The UK Independence Party may avoid putting up candidates to contest the seats of existing Eurosceptic MPs, its party leader has said.
Nigel Farage ruled out a formal electoral pact, but suggested he would not oppose agreements made at constituency level.
Negotiations may prove tricky however, after Foreign Secretary William Hague insisted Tories "don't make pacts with other parties" and instead issued a caution to wavering supporters that they risked letting Labour into power.
A number of high-profile Conservatives have floated the possibility of an alliance with Ukip in the run-up to the election to avoid splitting the right-wing vote, including Jacob Rees-Mogg who suggested that Mr Farage's party would expect to get some MPs out of any deal.

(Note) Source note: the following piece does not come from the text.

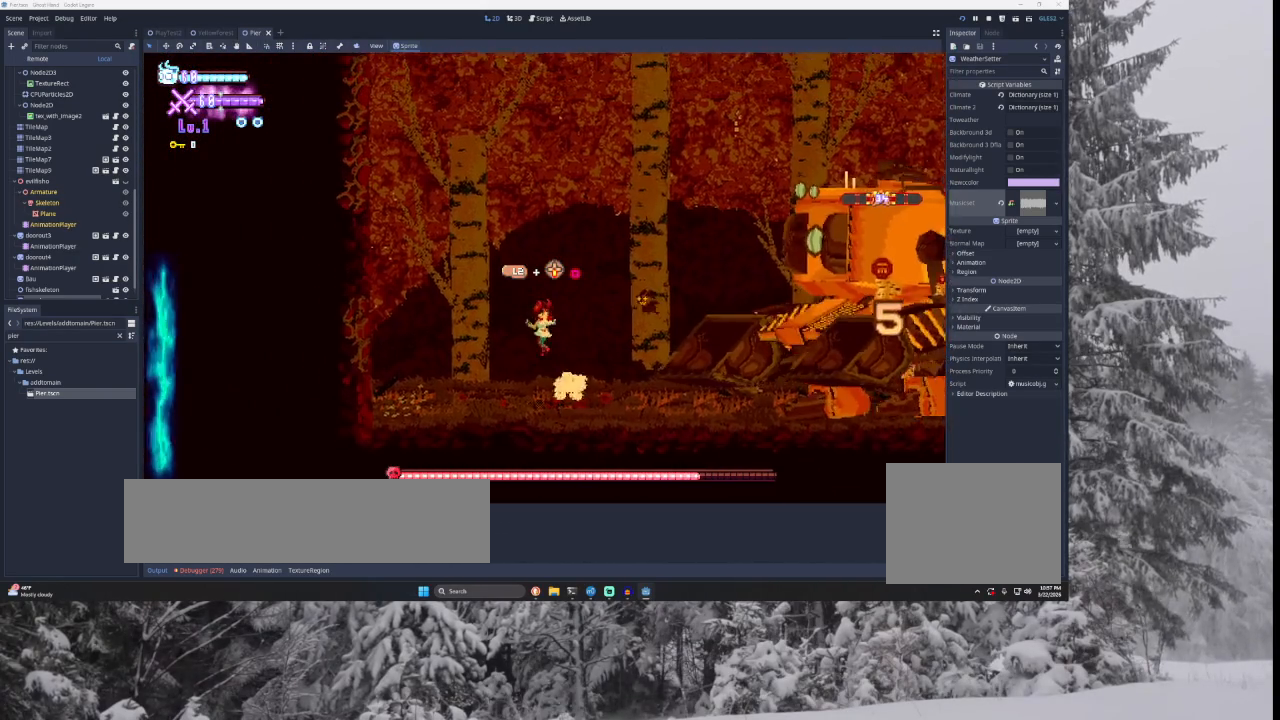
{"buttons": [], "left_stick": "center", "right_stick": "center", "events": []}
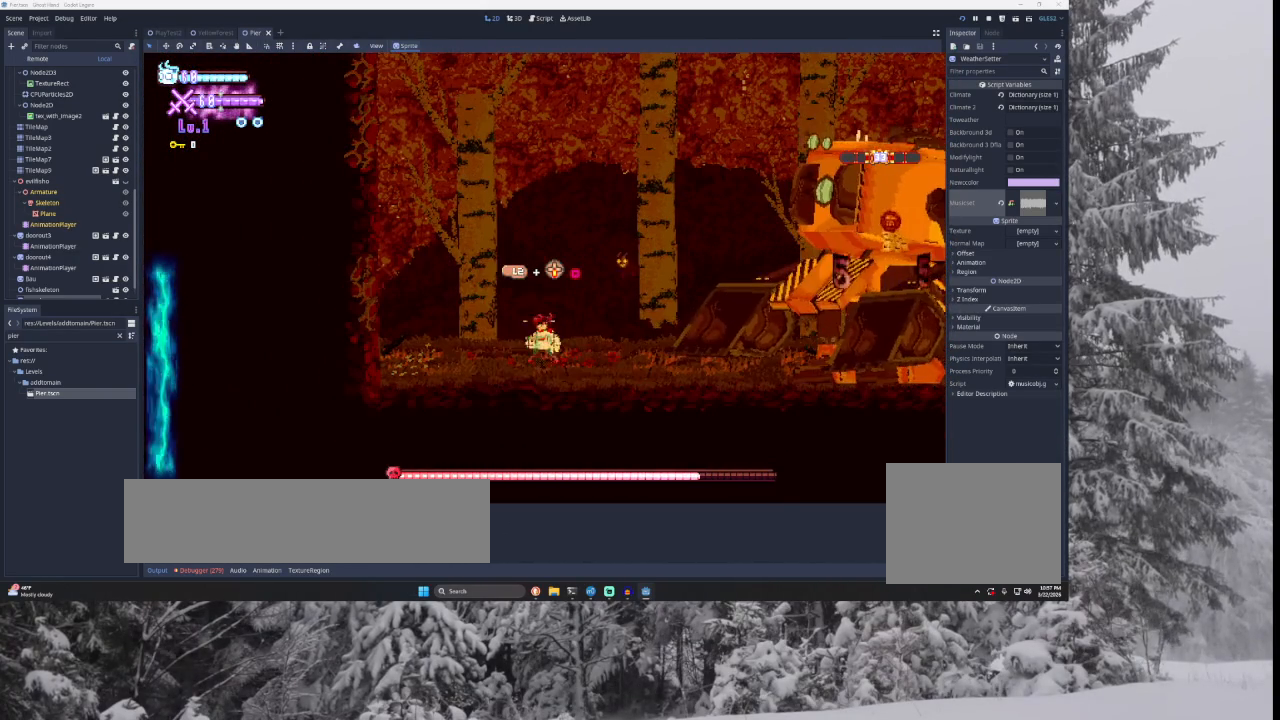
{"buttons": [], "left_stick": "center", "right_stick": "center", "events": []}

Writing in The Times, Mr Farage said: "If either they, or others like them, even Labour MPs, with their local associations, chose to propose running on a joint ticket then I would leave the local Ukip association to have those associations.
"If after discussions they feel that it would be a better way to serve their constituents, then I and the National Executive Committee would be happy to hear reasoning. After all we are a party that believes in real localism and doesn't think that the centre is the repository of all wisdom."
A ComRes survey found 22 per cent of Tory local councillors supported an agreement between the two parties, but Mr Hague told BBC Radio 5 Live: "I do rule that out.
"We don't make electoral pacts with other parties; we do make pacts with the voters of other parties and win over the voters of other parties, as we've often done through history.
"And, of course, if someone is contemplating voting Ukip who would otherwise vote Conservative they could, by default, produce a Labour government which is the absolute opposite of what they might want on Europe for instance.
"They might be voting for Ukip because they want to have a referendum on Europe. Well, they are only going to get that if David Cameron is prime minister after the next election.
"Whatever they have done in local elections or whatever they say in opinion polls, at the next general election a voter like that will have to choose: are they going to have Ed Miliband as prime minister and go headlong into giving away more of the country's powers? Or are they going to have a referendum under David Cameron?
"A general election in this country is a first-past-the-post system. It is a choice."
The Ukip leader is tipped to draw a big crowd after being invited to speak this week at a fringe Conservative Party conference event at Manchester town hall - one of the largest venues.